Dataset entries:
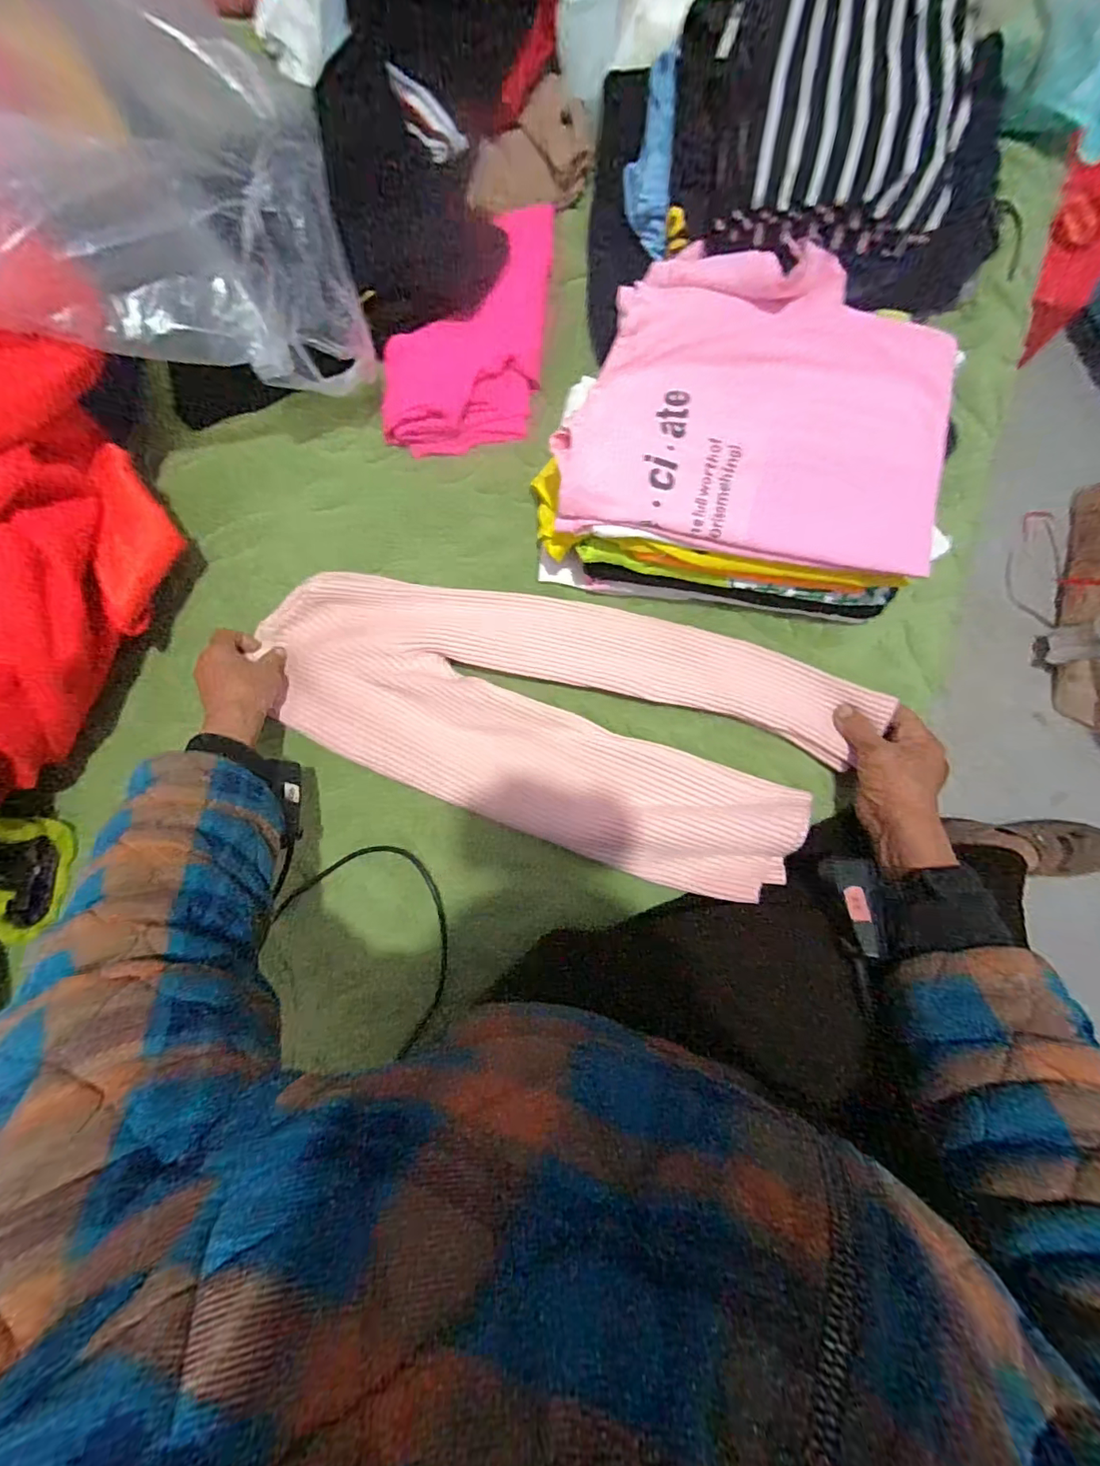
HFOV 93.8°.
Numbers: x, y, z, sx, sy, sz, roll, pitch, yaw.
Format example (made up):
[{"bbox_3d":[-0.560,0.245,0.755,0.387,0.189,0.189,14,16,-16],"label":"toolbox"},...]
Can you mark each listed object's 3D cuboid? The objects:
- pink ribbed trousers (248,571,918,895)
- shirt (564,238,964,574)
[{"bbox_3d":[-0.018,-0.019,0.463,0.512,0.032,0.202,16,85,8],"label":"pink ribbed trousers"},{"bbox_3d":[0.128,-0.250,0.388,0.223,0.032,0.222,10,84,6],"label":"shirt"}]

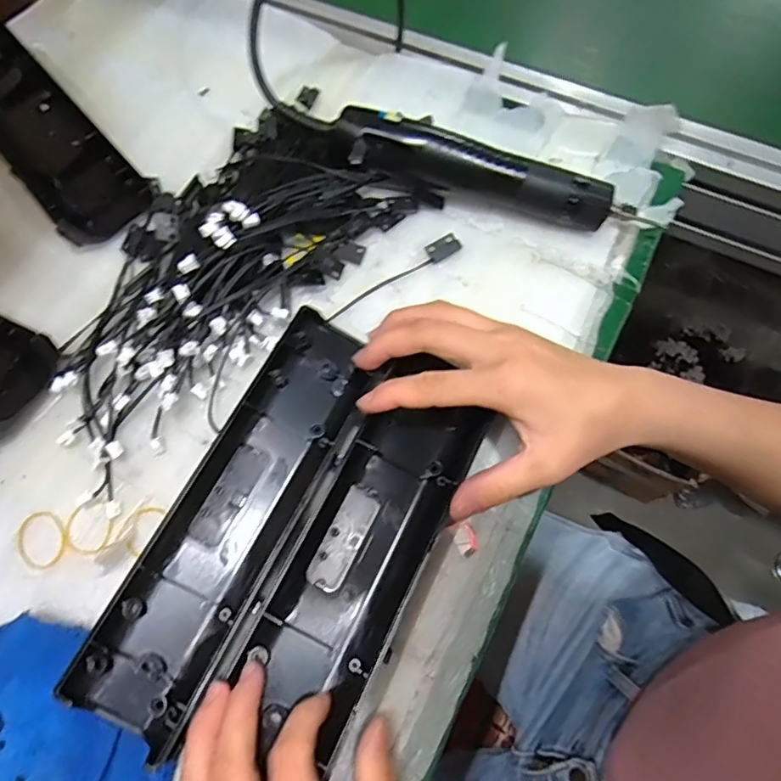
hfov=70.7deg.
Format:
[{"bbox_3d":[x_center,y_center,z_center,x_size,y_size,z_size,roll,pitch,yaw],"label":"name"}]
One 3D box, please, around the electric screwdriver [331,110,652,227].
[{"bbox_3d":[0.072,-0.150,0.387,0.213,0.049,0.031,14,69,6],"label":"electric screwdriver"}]

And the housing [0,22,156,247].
[{"bbox_3d":[-0.279,-0.212,0.426,0.070,0.034,0.255,-39,73,-14],"label":"housing"}]

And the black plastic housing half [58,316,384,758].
[{"bbox_3d":[-0.082,0.064,0.314,0.071,0.034,0.242,23,69,10],"label":"black plastic housing half"}]

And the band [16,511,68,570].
[{"bbox_3d":[-0.203,0.086,0.319,0.026,0.004,0.034,-40,73,-14],"label":"band"}]

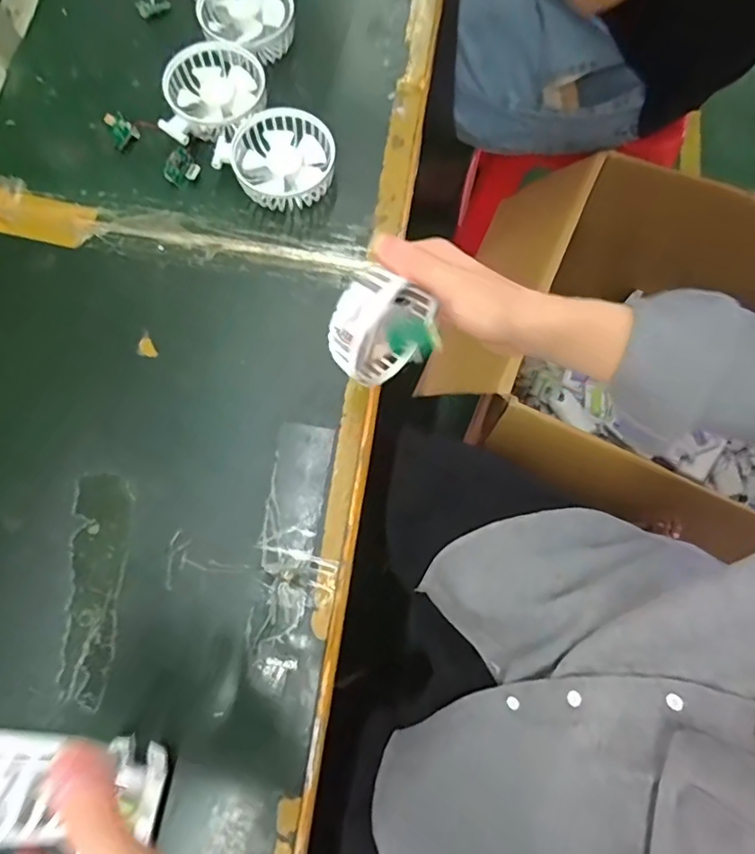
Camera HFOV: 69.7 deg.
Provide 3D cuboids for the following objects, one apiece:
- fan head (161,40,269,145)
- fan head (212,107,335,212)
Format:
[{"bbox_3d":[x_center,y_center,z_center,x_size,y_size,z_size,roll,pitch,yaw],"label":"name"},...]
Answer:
[{"bbox_3d":[-0.147,-0.297,0.495,0.087,0.031,0.098,4,75,0],"label":"fan head"},{"bbox_3d":[-0.087,-0.238,0.488,0.093,0.032,0.086,0,75,-1],"label":"fan head"}]

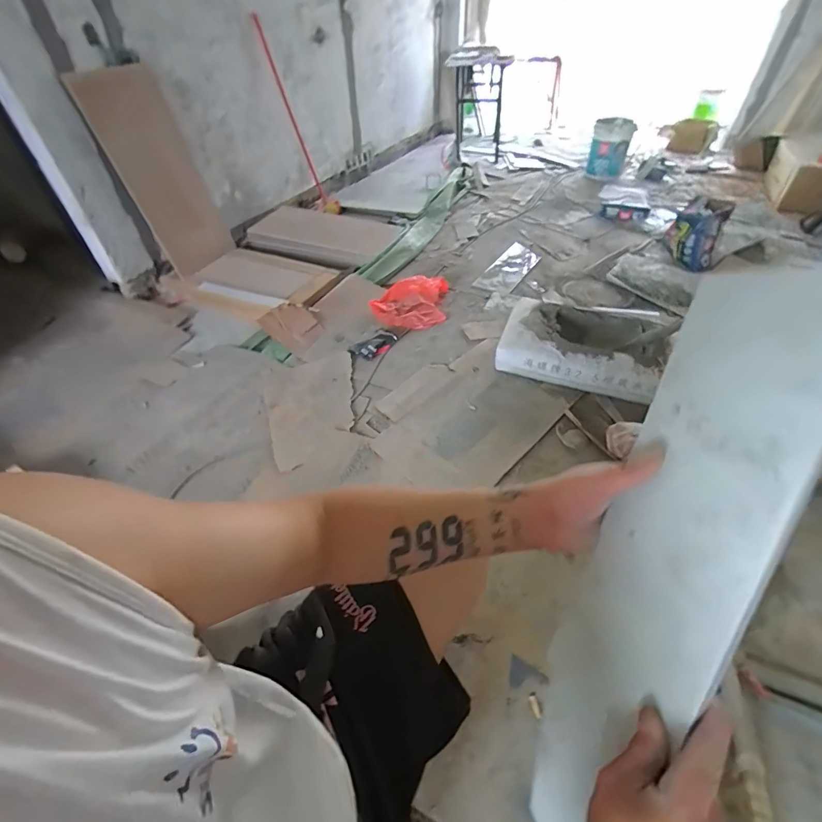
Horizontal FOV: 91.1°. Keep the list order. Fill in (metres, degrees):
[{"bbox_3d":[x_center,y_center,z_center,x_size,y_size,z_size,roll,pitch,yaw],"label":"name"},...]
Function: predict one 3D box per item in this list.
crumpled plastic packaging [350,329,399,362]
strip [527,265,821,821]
[{"bbox_3d":[-0.149,-0.283,1.710,0.200,0.048,0.104,-22,48,-17],"label":"crumpled plastic packaging"},{"bbox_3d":[0.199,0.142,0.337,0.012,0.508,0.142,13,13,-16],"label":"strip"}]

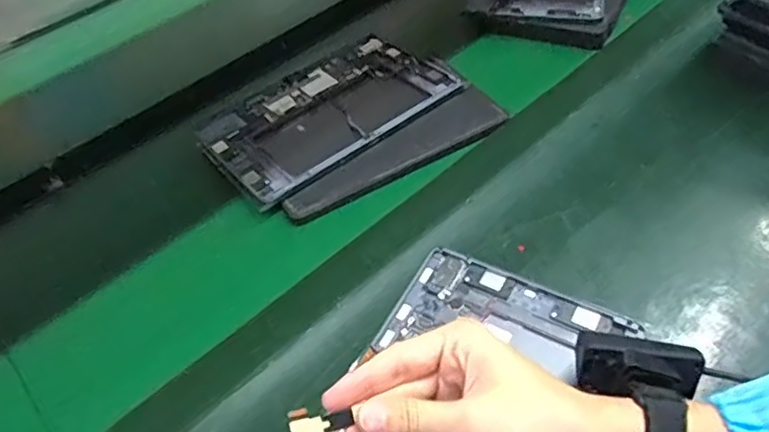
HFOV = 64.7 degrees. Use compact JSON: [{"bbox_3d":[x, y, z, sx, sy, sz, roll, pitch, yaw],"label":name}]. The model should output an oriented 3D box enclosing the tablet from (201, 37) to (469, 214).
[{"bbox_3d":[-0.062,-0.121,0.669,0.271,0.011,0.169,-32,53,-21],"label":"tablet"}]

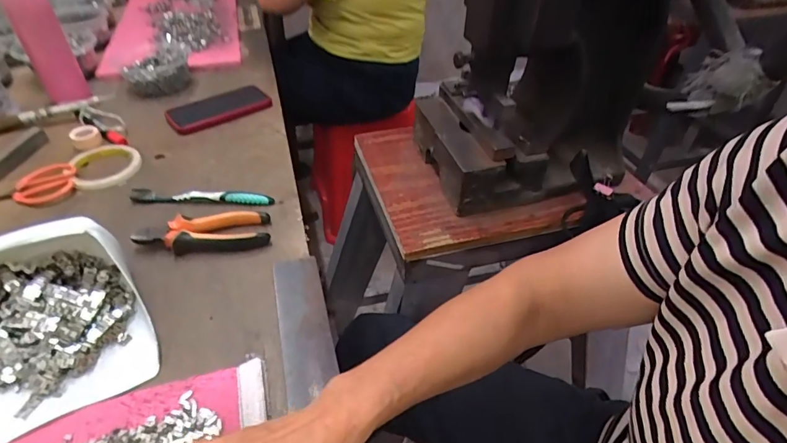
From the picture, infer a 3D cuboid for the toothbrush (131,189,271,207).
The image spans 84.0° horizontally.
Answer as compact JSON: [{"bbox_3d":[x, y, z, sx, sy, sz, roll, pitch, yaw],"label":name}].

[TASK STATEMENT]
Quote only what lies between the first line of the records and the line containing "Provide 3D cuboids", please, including both lines and excluding images.

[OUTPUT OF THE EXERCISE]
HFOV 93.8°.
Numbers: x, y, z, sx, sy, sz, roll, pitch, yaw.
Format example (made up):
[{"bbox_3d":[-0.560,0.245,0.755,0.387,0.189,0.189,14,16,-16],"label":"toolbox"},...]
Can you mark each listed object's 3D cuboid? The objects:
- pink ribbed trousers (248,571,918,895)
- shirt (564,238,964,574)
[{"bbox_3d":[-0.018,-0.019,0.463,0.512,0.032,0.202,16,85,8],"label":"pink ribbed trousers"},{"bbox_3d":[0.128,-0.250,0.388,0.223,0.032,0.222,10,84,6],"label":"shirt"}]

hfov=70.7deg.
Format:
[{"bbox_3d":[x_center,y_center,z_center,x_size,y_size,z_size,roll,pitch,yaw],"label":"name"}]
One 3D box, please, around the electric screwdriver [331,110,652,227].
[{"bbox_3d":[0.072,-0.150,0.387,0.213,0.049,0.031,14,69,6],"label":"electric screwdriver"}]

And the housing [0,22,156,247].
[{"bbox_3d":[-0.279,-0.212,0.426,0.070,0.034,0.255,-39,73,-14],"label":"housing"}]

And the black plastic housing half [58,316,384,758].
[{"bbox_3d":[-0.082,0.064,0.314,0.071,0.034,0.242,23,69,10],"label":"black plastic housing half"}]

And the band [16,511,68,570].
[{"bbox_3d":[-0.203,0.086,0.319,0.026,0.004,0.034,-40,73,-14],"label":"band"}]

Camera HFOV: 69.7 deg.
Provide 3D cuboids for the following objects, one apiece:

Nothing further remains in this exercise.